Tuesday, December 7, 2010

devotion

I just spent 4.5 hours preparing and scanning solutions to the practice final (and another handout I made) for my AAP students. Right now I'm sort of frustrated because I don't even know how it took that long, and the majority of the time wasn't even on something productive, it was just on scanning. It's crazy!! Like probably a good 2.5 hours of that was me just sitting at the scanner, waiting for it to scan hella pages (it actually takes a pretty long time, and the software is buggy so it messes up, which means rescanning)...

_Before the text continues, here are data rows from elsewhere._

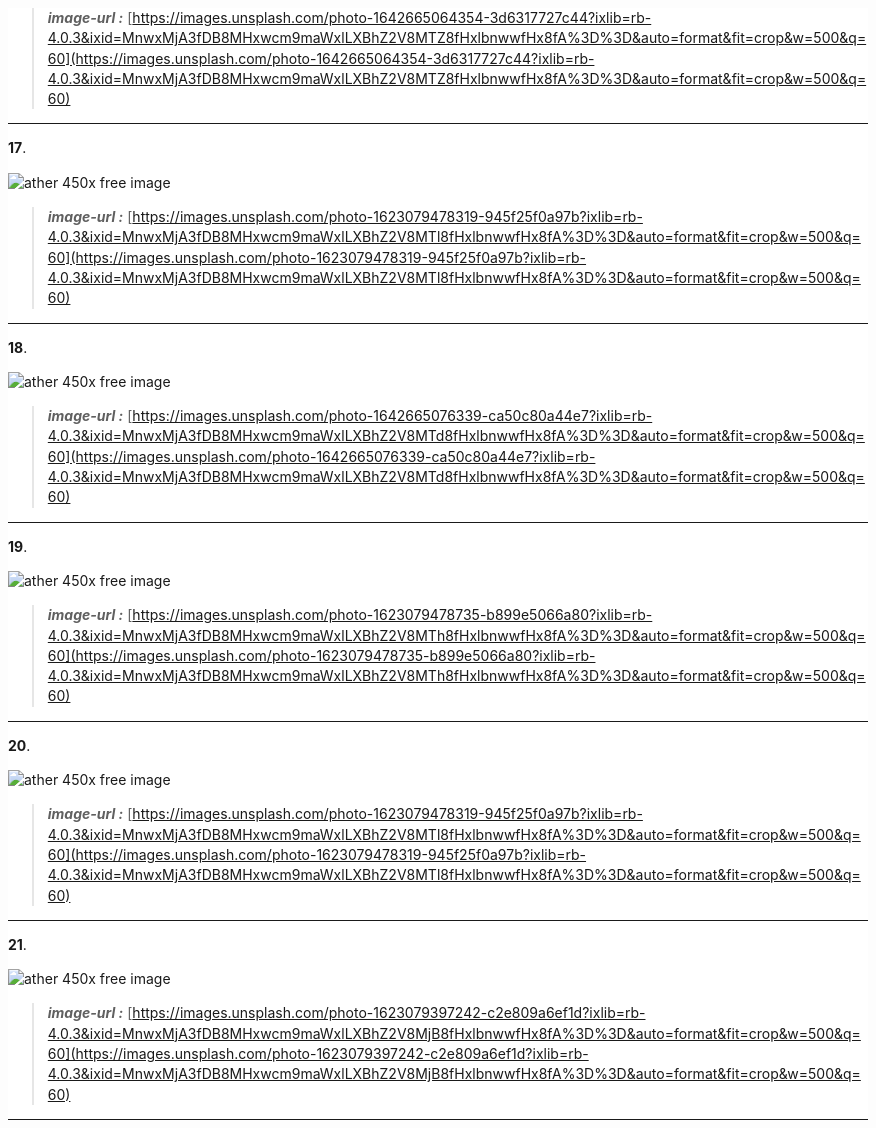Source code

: > **_image-url :_**  [https://images.unsplash.com/photo-1642665064354-3d6317727c44?ixlib=rb-4.0.3&ixid=MnwxMjA3fDB8MHxwcm9maWxlLXBhZ2V8MTZ8fHxlbnwwfHx8fA%3D%3D&auto=format&fit=crop&w=500&q=60](https://images.unsplash.com/photo-1642665064354-3d6317727c44?ixlib=rb-4.0.3&ixid=MnwxMjA3fDB8MHxwcm9maWxlLXBhZ2V8MTZ8fHxlbnwwfHx8fA%3D%3D&auto=format&fit=crop&w=500&q=60)

---

**17**.

![ather 450x free image](https://images.unsplash.com/photo-1623079478319-945f25f0a97b?ixlib=rb-4.0.3&ixid=MnwxMjA3fDB8MHxwcm9maWxlLXBhZ2V8MTl8fHxlbnwwfHx8fA%3D%3D&auto=format&fit=crop&w=500&q=60)

> **_image-url :_**  [https://images.unsplash.com/photo-1623079478319-945f25f0a97b?ixlib=rb-4.0.3&ixid=MnwxMjA3fDB8MHxwcm9maWxlLXBhZ2V8MTl8fHxlbnwwfHx8fA%3D%3D&auto=format&fit=crop&w=500&q=60](https://images.unsplash.com/photo-1623079478319-945f25f0a97b?ixlib=rb-4.0.3&ixid=MnwxMjA3fDB8MHxwcm9maWxlLXBhZ2V8MTl8fHxlbnwwfHx8fA%3D%3D&auto=format&fit=crop&w=500&q=60)

---

**18**.

![ather 450x free image](https://images.unsplash.com/photo-1642665076339-ca50c80a44e7?ixlib=rb-4.0.3&ixid=MnwxMjA3fDB8MHxwcm9maWxlLXBhZ2V8MTd8fHxlbnwwfHx8fA%3D%3D&auto=format&fit=crop&w=500&q=60)

> **_image-url :_**  [https://images.unsplash.com/photo-1642665076339-ca50c80a44e7?ixlib=rb-4.0.3&ixid=MnwxMjA3fDB8MHxwcm9maWxlLXBhZ2V8MTd8fHxlbnwwfHx8fA%3D%3D&auto=format&fit=crop&w=500&q=60](https://images.unsplash.com/photo-1642665076339-ca50c80a44e7?ixlib=rb-4.0.3&ixid=MnwxMjA3fDB8MHxwcm9maWxlLXBhZ2V8MTd8fHxlbnwwfHx8fA%3D%3D&auto=format&fit=crop&w=500&q=60)

---

**19**.

![ather 450x free image](https://images.unsplash.com/photo-1623079478735-b899e5066a80?ixlib=rb-4.0.3&ixid=MnwxMjA3fDB8MHxwcm9maWxlLXBhZ2V8MTh8fHxlbnwwfHx8fA%3D%3D&auto=format&fit=crop&w=500&q=60)

> **_image-url :_**  [https://images.unsplash.com/photo-1623079478735-b899e5066a80?ixlib=rb-4.0.3&ixid=MnwxMjA3fDB8MHxwcm9maWxlLXBhZ2V8MTh8fHxlbnwwfHx8fA%3D%3D&auto=format&fit=crop&w=500&q=60](https://images.unsplash.com/photo-1623079478735-b899e5066a80?ixlib=rb-4.0.3&ixid=MnwxMjA3fDB8MHxwcm9maWxlLXBhZ2V8MTh8fHxlbnwwfHx8fA%3D%3D&auto=format&fit=crop&w=500&q=60)

---

**20**.

![ather 450x free image](https://images.unsplash.com/photo-1623079478319-945f25f0a97b?ixlib=rb-4.0.3&ixid=MnwxMjA3fDB8MHxwcm9maWxlLXBhZ2V8MTl8fHxlbnwwfHx8fA%3D%3D&auto=format&fit=crop&w=500&q=60)

> **_image-url :_**  [https://images.unsplash.com/photo-1623079478319-945f25f0a97b?ixlib=rb-4.0.3&ixid=MnwxMjA3fDB8MHxwcm9maWxlLXBhZ2V8MTl8fHxlbnwwfHx8fA%3D%3D&auto=format&fit=crop&w=500&q=60](https://images.unsplash.com/photo-1623079478319-945f25f0a97b?ixlib=rb-4.0.3&ixid=MnwxMjA3fDB8MHxwcm9maWxlLXBhZ2V8MTl8fHxlbnwwfHx8fA%3D%3D&auto=format&fit=crop&w=500&q=60)

---

**21**.

![ather 450x free image](https://images.unsplash.com/photo-1623079397242-c2e809a6ef1d?ixlib=rb-4.0.3&ixid=MnwxMjA3fDB8MHxwcm9maWxlLXBhZ2V8MjB8fHxlbnwwfHx8fA%3D%3D&auto=format&fit=crop&w=500&q=60)

> **_image-url :_**  [https://images.unsplash.com/photo-1623079397242-c2e809a6ef1d?ixlib=rb-4.0.3&ixid=MnwxMjA3fDB8MHxwcm9maWxlLXBhZ2V8MjB8fHxlbnwwfHx8fA%3D%3D&auto=format&fit=crop&w=500&q=60](https://images.unsplash.com/photo-1623079397242-c2e809a6ef1d?ixlib=rb-4.0.3&ixid=MnwxMjA3fDB8MHxwcm9maWxlLXBhZ2V8MjB8fHxlbnwwfHx8fA%3D%3D&auto=format&fit=crop&w=500&q=60)

---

It made me think about the difference between an idea and really making that idea happen. The difference is devotion to the idea. Anyone can think of an idea. Like I had the idea to make a pretty thorough and challenging practice final, and an additional worksheet on symmetry (since many of my students didn't understand when you can/can't use symmetry to simplify a problem). Sounds easy, but in total it probably took me like 10 hours of work (during finals week, no less) to pull off, from thinking of new problems they haven't done before/researching problems, to designing the worksheet on symmetry (which I've seen no precedent for), to writing out the solutions, correcting my solutions to make sure I made no mistakes, to finally scanning them. I had no idea it would take this long, and now I know why so many professors don't post solutions- it takes longer than you think!!

It really sounds like I'm complaining... I'm not. I'm shocked at how long it took me, but I realized that I wouldn't be willing to spend this much time (and a significant portion on things that don't *directly* benefit my tutees, like scanning the solutions, when I could spend longer finding better problems to put on the final) unless I really cared. I guess that's how you know what you're passionate about- if you're willing to go from the idea to it's execution, regardless of the bullshit in between, then you are passionate about that idea. And believe me, there will always be bullshit standing between a great idea and its execution.

This is also the way I've been thinking about picking a job... like the stuff that engineers do sounds really cool, right? Design an iPod (well, I used to think that would be cool). Make a space shuttle. Design a fuel efficient vehicle. The results are cool for sure. But there's soooo much that goes from idea to execution that you don't think about, and in reality that's what most people working on a project will spend their time on: getting small shit done.

What I realized, though, was I really didn't care enough about the end products produced to do all the small things that lead towards the end result. And I didn't even really enjoy the small shit that much either, it was really tedious. Hence, not gonna be an engineer.

This made me think of my experiences in mentorship, too. I would spend sooo long on annoying things like going to the CSP office, researching where to buy supplies, figuring out how to get around bureaucracy, when those things didn't directly benefit the program. But they needed to be done. If you really care, you make it happen. And even though it was frustrating, I had the bigger picture in mind and knew that this was important. As annoying as it was, I enjoyed the small things more than as an engineer, because at least you're a) interacting with people, b) trying to overcome the man, man, and c) working towards a meaningful future (something I've come to realize is I care more about social reform than technical advancement, although the latter definitely impacts the former, for better or for worse).

tl;dr: Making a vision a reality always has bullshit along the way. I've come to realize that you should spend your time dealing with bullshit you don't mind wading through for the end result. Or, put another way, do something that you can view as a journey, not a destination.

Man, that last sentence is good, if I may say so myself, even if it is cliched. It makes me want to rewrite this whole post with that as the thesis. Eh.